PEC da Anistia pode perdoar calote de mais R$ 740 milhões de partidos políticos
Principal irregularidade é o descumprimento das regras que estipulam um repasse mínimo de recursos para a candidatura de pessoas negras e mulheres
Legendas partidárias se mobilizam para aprovar, na Câmara dos Deputados e no Senado Federal, a Proposta de Emenda à Constituição (PEC) da Anistia, que perdoa o descumprimento das cotas de gênero e racial e todas as irregularidades cometidas pelos partidos políticos com dinheiro público nos últimos anos. Uma comissão especial será instalada para julgar o mérito do texto, última instância para votação em plenário.
Para ser aprovada, será necessário o apoio de ao menos 60% dos parlamentares (308 de 513 na Câmara e 49 de 81 no Senado). Serão dois turnos em cada Casa e, caso seja aprovada, a PEC da Anistia é automaticamente promulgada, não passando por um possível veto do Executivo. Somente dois partidos, dos 33 que existiam em 2022, repassaram a verba pública de forma proporcional a candidatos negros, pardos e mulheres (PSTU e UP), o Novo não fez uso da verba pública.
Os dois partidos que durante 25 anos polarizaram as disputas eleitorais no país e também são as maiores legendas, PSDB e PT são os que menos repassaram os recursos. O PSDB repassou 39% do que deveria do Fundo Eleitoral e o PT 57%. O PSOL, Cidadania, MDB, PMB, PSTU, PV, Rede e Republicanos fizeram repasses às mulheres acima dos valores mínimos.
Embora a população negra e feminina no Brasil sejam maioria, respectivamente 56% e 51% dos brasileiros, o Instituto Brasileiro de Geografia e Estatística (IBGE) aponta que a participação de mulheres, pretos e pardos na politica ainda é pequena.
A partir de 2000, o Supremo Tribunal Federal (STF) definiu o percentual mínimo de 30% a participação feminina no cenário político nacional em candidaturas às Câmaras Municipais, Assembleias Legislativas e Câmara dos Deputados. Em 2020, o STF definiu a necessidade do repasse de verba de campanha proporcionalmente ao número de candidatas, ou, pelo menos 30% do valor.
Ainda em 2020, o STF decidiu pela obrigatoriedade de repasses do Fundo Eleitoral proporcionais à quantidade de negros e brancos, determinando também a igualdade de tempo de exposição nos meios de comunicação.
Surgiram, no entanto, registros irregulares, inflando o número de pretos e pardos na Câmara.
Recursos
Dados oficiais das prestações de contas entregues ao Tribunal Superior Eleitoral (TSE) e analisados pela Folha de São Paulo mostram que os candidatos pretos e pardos deixaram de receber R$ 741 milhões.

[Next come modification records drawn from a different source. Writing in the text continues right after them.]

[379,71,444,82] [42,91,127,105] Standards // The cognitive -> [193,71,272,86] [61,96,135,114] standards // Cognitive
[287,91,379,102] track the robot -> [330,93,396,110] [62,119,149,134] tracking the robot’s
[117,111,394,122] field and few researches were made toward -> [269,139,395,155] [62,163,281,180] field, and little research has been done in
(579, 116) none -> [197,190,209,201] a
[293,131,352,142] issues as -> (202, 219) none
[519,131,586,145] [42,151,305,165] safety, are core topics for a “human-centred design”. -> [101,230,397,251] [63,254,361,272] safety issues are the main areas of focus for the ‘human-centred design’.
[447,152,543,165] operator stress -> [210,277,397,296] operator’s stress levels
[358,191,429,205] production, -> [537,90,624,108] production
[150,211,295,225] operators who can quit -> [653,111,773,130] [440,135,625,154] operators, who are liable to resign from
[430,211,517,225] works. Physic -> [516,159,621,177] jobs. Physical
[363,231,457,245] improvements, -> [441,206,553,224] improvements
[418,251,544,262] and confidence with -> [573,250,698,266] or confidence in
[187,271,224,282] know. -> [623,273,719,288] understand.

Já em relação às mulheres, o descumprimento da cota ficou em R$ 139 milhões.
Análise
Para a professora de direito e cientista política Mariana Dionísio: “precisamos ter uma visão crítica, em razão da fluidez dos critérios de formação das identidades raciais no Brasil. Há muitos candidatos que se declaram negros e não possuem qualquer traço ou qualquer ancestralidade que identifique que sejam pretos ou pardos. Eles fazem isso somente para garantir uma fatia dessa destinação de recursos”.

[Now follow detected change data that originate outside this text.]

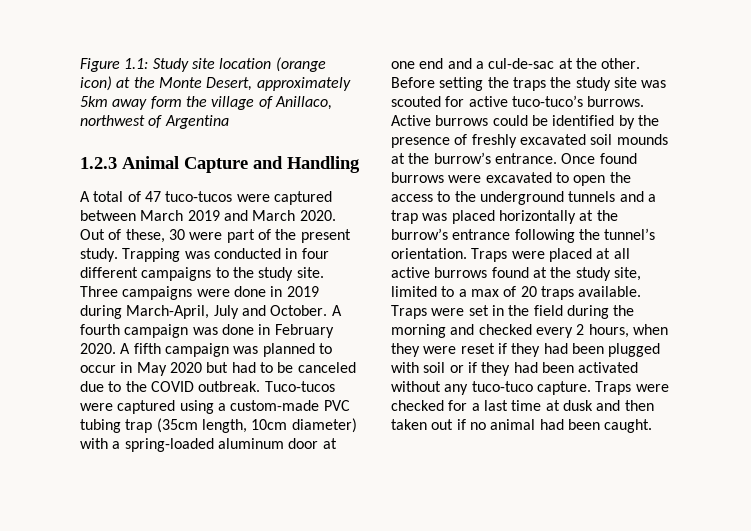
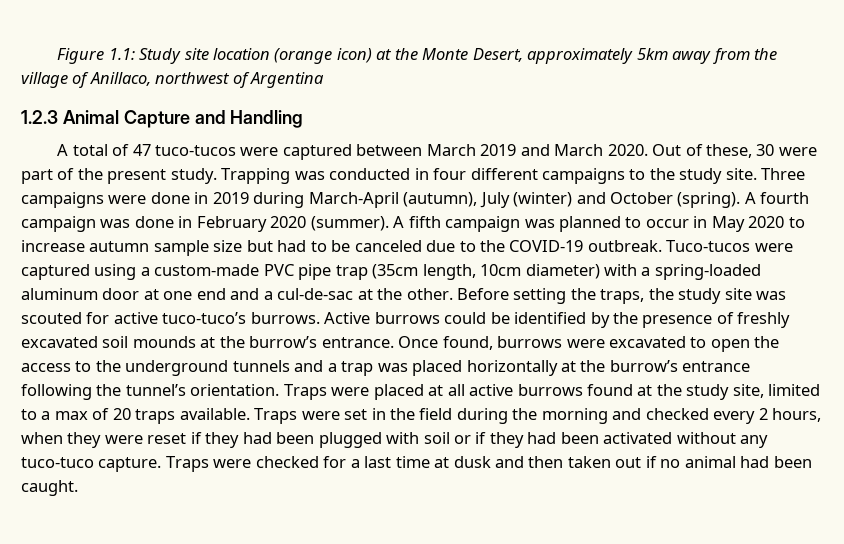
[150,96,182,109] form -> [712,48,750,64] from
[126,305,328,319] March-April, July and October. -> [308,192,741,208] March-April (autumn), July (winter) and October (spring).
[80,343,116,354] 2020. -> [270,216,389,231] 2020 (summer).
(202, 367) none -> [788,217,805,228] [21,240,243,256] to increase autumn sample size
[150,381,194,392] COVID -> [509,240,584,252] COVID-19
[80,419,121,433] tubing -> [298,264,332,280] pipe
[512,77,546,91] traps -> [600,289,645,304] traps,
[599,153,637,164] found -> [442,336,493,350] found,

Desde 2015 está proibido financiamento dos candidatos por empresas, sendo os cofres públicos a principal fonte de recursos. Para tal, existem dois fundos: o Eleitoral, que em 2022 distribuiu R$ 5 bilhões aos candidatos; e o Partidário, que destina R$ 1 bilhão às legendas.
O novo modelo aumentou as chances de eleição das pessoas negras e mulheres, segundo Tauá Lourenço Pires, coordenadora de justiça racial e de gênero da Oxfam Brasil. “As principais campanhas acabam funcionando por autofinanciamento e o fundo é uma ferramenta que contribui para a diminuição das desigualdades, democratizando a representação política no país”.
Uma das propostas do texto original da PEC da Anistia é exatamente a de permitir que os partidos voltem a receber doações e financiamentos da iniciativa privada para quitação de dívidas contraídas ou assumidas até agosto de 2015.